§ ZIEL DER ÜBUNG:
Nenne alle Bereiche, deren Erfahrungen der Seitenauszug unten anführt, um zu zeigen, wann Betreiber und Banken in Sicherheitstechnik investieren.

§ SEITENAUSZUG:
Die Adressaten der Nr. 13. sind unklar. Die Erfahrungen mit dem
Onlinehandel, Homebanking und dem Skimming zeigen, dass die Betreiber
und Banken erst dann in Sicherheitstechnik und -maßnahmen investieren,
wenn die Kosten dafür geringer sind als die Schäden, die sie ohne sie
erleiden. Diese Strategie ist kurzsichtig und blendet die Imageverluste
aus, die mit mangelnder Sicherheit verbunden sind, auch wenn die Kunden
keine nennenswerten Schäden erleiden. Mustergültig ist insoweit die
Finanzwirtschaft, die im Zusammenhang mit dem Phishing und dem Skimming
einen solidarischen Schadensausgleich geschaffen hat. Das ändert
jedoch nichts daran, dass eine allgemeine Verunsicherung wegen dieser
Kriminalitätsformen um sich greift.
Eine Vorsorge- und Meldepflicht für gewerbliche Händler ist denkbar,
zumal die Sicherheit der Informations- und Kommunikationstechnik schon
jetzt standardisiert ist
(8).

§ BEREITGESTELLTE EINTRÄGE:
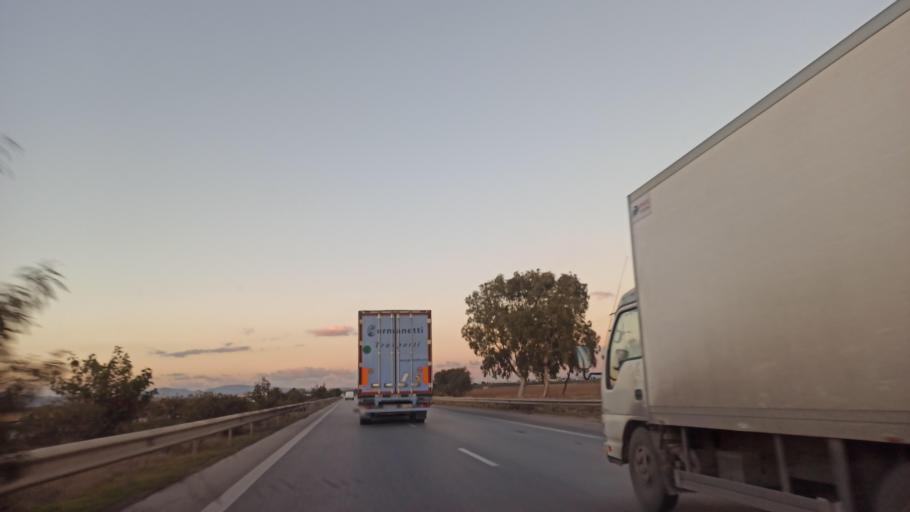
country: TN
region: Nabul
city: Al Hammamat
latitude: 36.2708
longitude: 10.4329
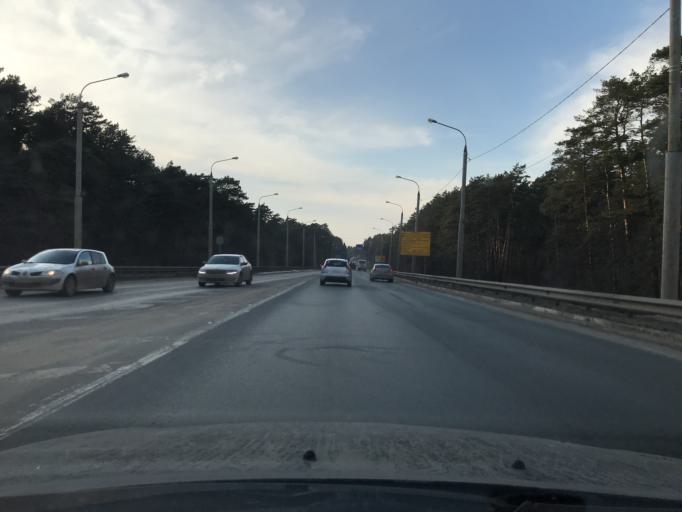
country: RU
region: Kaluga
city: Kaluga
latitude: 54.5141
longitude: 36.2081
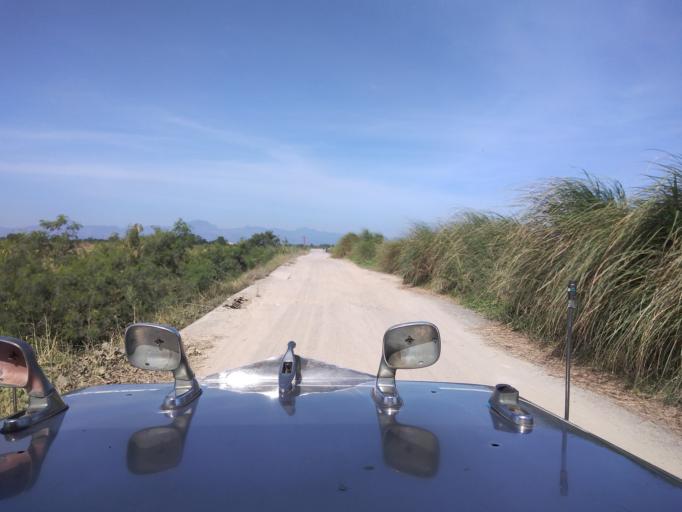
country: PH
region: Central Luzon
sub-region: Province of Pampanga
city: Bacolor
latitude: 14.9929
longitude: 120.6714
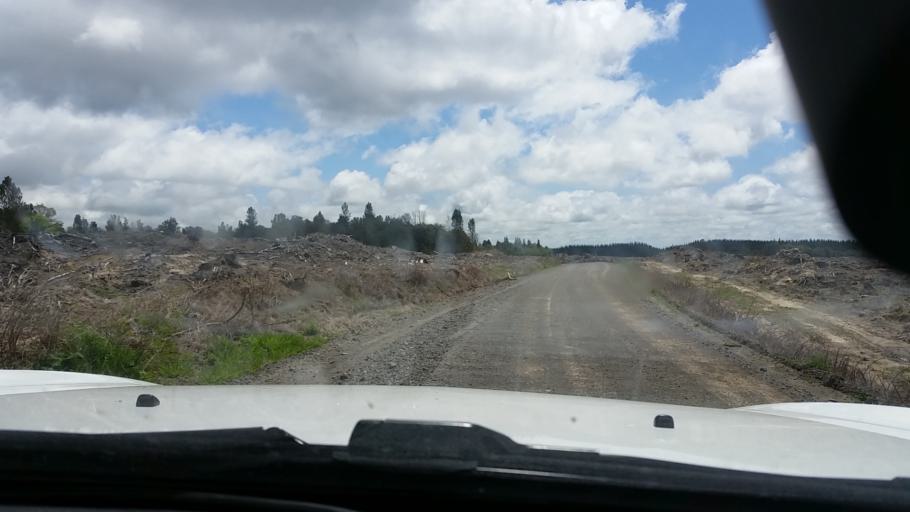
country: NZ
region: Bay of Plenty
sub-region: Kawerau District
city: Kawerau
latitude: -37.9984
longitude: 176.5407
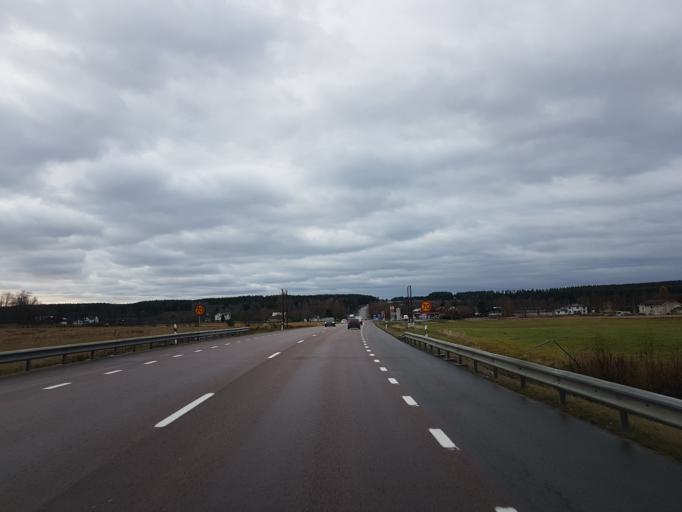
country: SE
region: Gaevleborg
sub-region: Nordanstigs Kommun
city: Bergsjoe
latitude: 62.0487
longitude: 17.2680
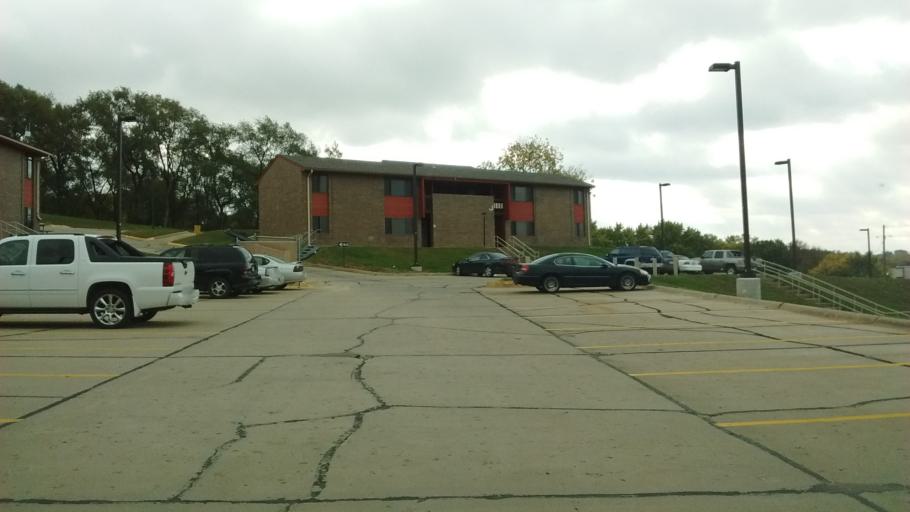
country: US
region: Iowa
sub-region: Woodbury County
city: Sioux City
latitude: 42.4800
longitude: -96.3447
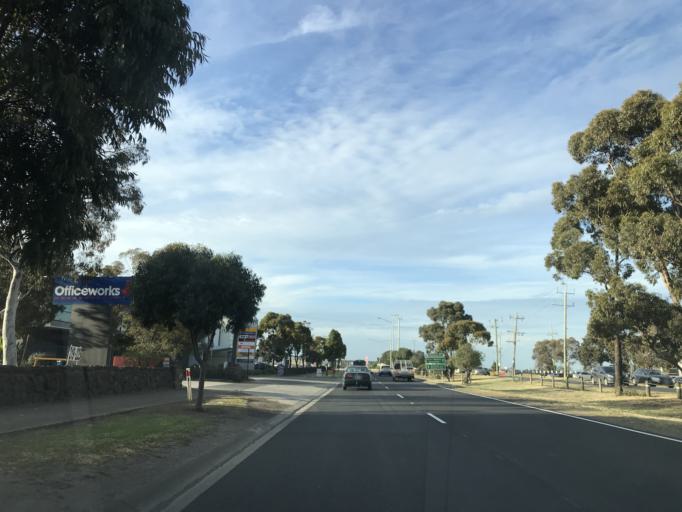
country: AU
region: Victoria
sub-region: Brimbank
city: Derrimut
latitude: -37.8154
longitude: 144.7870
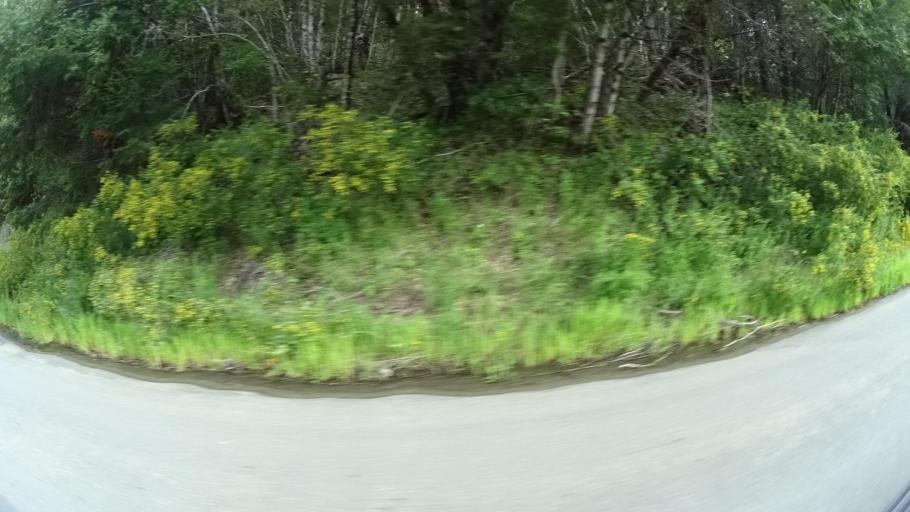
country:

§ LÖSUNG:
Onlinehandel, Homebanking, Skimming